27th August, 2016.
The Old city of Udaipur has many positive attributes. It has breathtaking monuments, lakes, and great art. Parking space availability is clearly not on the list. Except for high end hotels, private parking is not available anywhere in the old city. This meant that we had to park our car on the road for two days and spent a good one hour driving around the city to find an empty spot on the road. This was one of the rare occasions where we had to stay at a hostel. While there are a good number of stay options, we chose the relatively new Moustache hostel. The staff are passionate and extremely helpful. The old haveli that was converted to a hostel is now complete with bunk beds, a beautiful common areas and a the terrace overlooking lake Pichola.
Given that we had just one day in Udaipur, we had to prioritise the things we wanted to explore.
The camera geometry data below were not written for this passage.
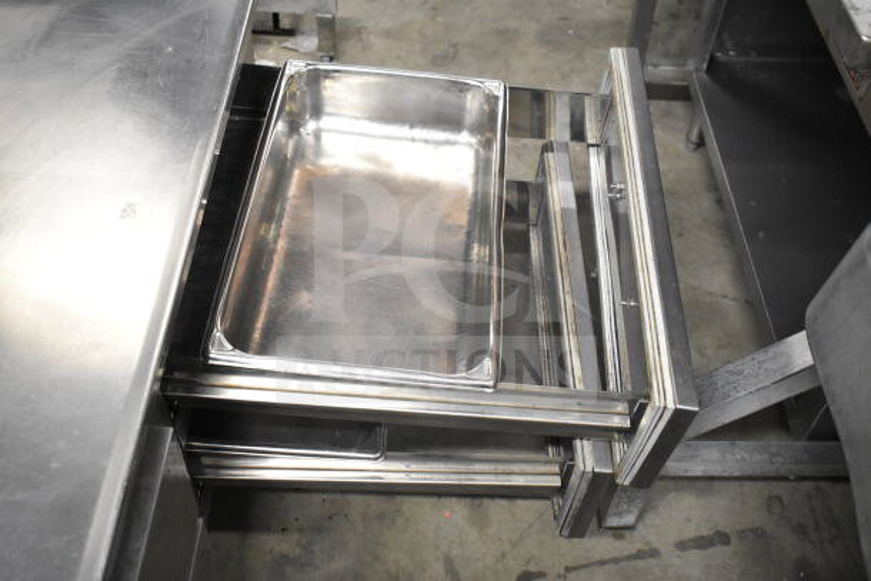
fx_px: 871
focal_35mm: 36
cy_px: 290
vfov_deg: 36.9
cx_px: 436
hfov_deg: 53.1
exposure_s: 1/40
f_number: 4
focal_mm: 24
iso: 3600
The city palace is a must see monuments and well worth the steep entrance fee of Rs. 250 per person. The details in carvings are amazing and the view of the city from the palace is breath taking.
The glass and stone inlay work is extremely intricate and a couple of hours can be spent exploring this palace.
Getting to Lake Palace is a bit of a hassle. As the building is now Taj Lake Palace hotel, the entrance fee per person is Rs. 750. Given that it was a Sunday, there was a huge crowd and the boats where tightly packed. So instead, we went to the less famous Fateh Sagar Lake. This peaceful lake was overflowing and the area surrounding looked beautiful.
This lake has three islands. The biggest of the three islands contains Nehru park, and the others contain Udaipur Solar Observatory and a public park. Nehru Park is accessible to the public. We took a boat to Nehru Park island. It was filled with birds, butterflies, and the most domesticated group of wild squirrels.
After Fateh Sagar, we entered back inside the old city of Udaipur after stopping for a few minutes at the Udaisagar lake. Exploring the old city on foot is a very interesting experience. At dusk we walked along the tiny art filled lanes to make some great discoveries.
One is a hanuman temple on the ghat. The jasmine flowers, the ghat steps and the calm water gives this place a different aura.
The second is a small jewellery shop named Dharamraj Ornaments and Paper Masks. Operated by a husband and wife, it is a great example of team work. He designs and makes jewellery and she sells it. They are both equally passionate about their work. We spent a good one hour with this couple learning more about black metal jewellery.
The third is a dish named Hello to the Queen (Shalom la Malkah). This blend of crushed biscuits, ice-cream, banana, and chocolate is a delectable dessert which is very popular with Israeli backpackers. It is said that it was invented by someone from Israel, though we have no way of verifying the claim. We tried this dish at Jasmine restaurant, right next to the Daiji foot bridge. It is a wonderful place to be, right next to the water. They also serve a great breakfast and I recommend the Apple banana pancake.
All too soon, we realised that our one day in Udaipur is done. We are happy we managed to cover so much in a day, and we hope to come back for a longer time soon.